Statement from the University of Kentucky on James Paxton’s decision …
The University of Kentucky is very disappointed in James Paxton’s decision to not meet with the NCAA about a potential amateurism issue. No one wanted James on the mound in a Kentucky uniform more than UK head coach Gary Henderson, athletics director Mitch Barnhart and the UK Athletics staff. Due to the possibility of future penalties, including forfeiture of games, UK could not put the other 32 players of the team and the entire UK 22-sport intercollegiate athletics department at risk by having James compete. It’s about the team and giving student-athletes the opportunity to achieve their goals. Throughout the process, UK has remained confident that James would be able to pitch for Kentucky during the 2010 season and UK offered every bit of assistance to aid James in that NCAA process.

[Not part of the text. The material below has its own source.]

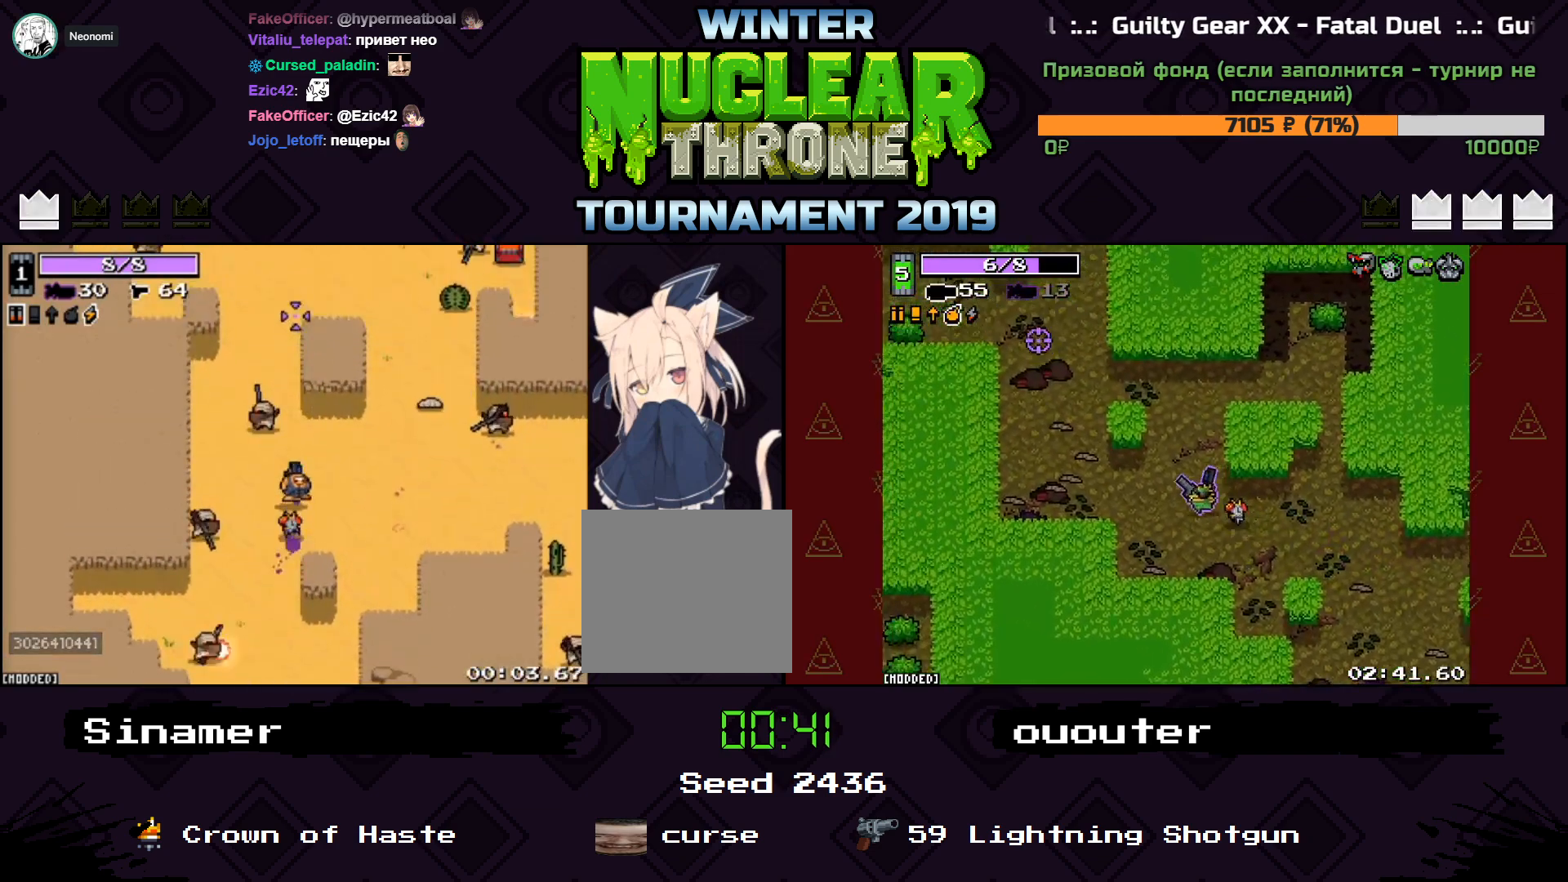
{"keys": ["d", "w"], "events": [[500, "d", "down"]]}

UK does not know all the facts of last summer’s post-draft interaction among James, his advisors and the Toronto Blue Jays and has not prejudged his situation. James has an obligation under NCAA Bylaw 10.1 (j) to answer questions that relate to his amateur status. On advice of his counsel, James has elected not to be interviewed by the NCAA. UK has offered to pursue an immediate application for reinstatement for James with the NCAA if that became necessary. However, no request for reinstatement of his eligibility can be made based on mitigating circumstances until the student-athlete and his family cooperate and make all facts known to UK, with the NCAA having the opportunity to verify those facts. UK has never been provided all pertinent information from James and his family, who are following the legal advice of his attorneys not to be interviewed by the NCAA. Without knowing all the facts, UK cannot present mitigating circumstances to the NCAA on James’ behalf.
UK is more optimistic than James and his family that any period of ineligibility could be shortened to allow James to pitch during the last and most important part of the season, the Southeastern Conference schedule. So it is disappointing that James is unwilling to go through the normal NCAA process, allowing UK to appeal for him, if necessary. The University of Kentucky is sad to see James leave its baseball team, especially after other players gave up portions of their scholarships in August so that he would have a substantial scholarship for his senior year.
While UK is extremely disappointed in the decision made by James to not meet with the NCAA, he will always be a member of the Wildcat family. UK hopes that James will stay and earn his degree and wishes him the best in his professional baseball career. Should James change his mind and be willing to cooperate with the NCAA inquiry, the door is open for him to return to the UK baseball team and UK will seek any immediate appeal necessary for his reinstatement.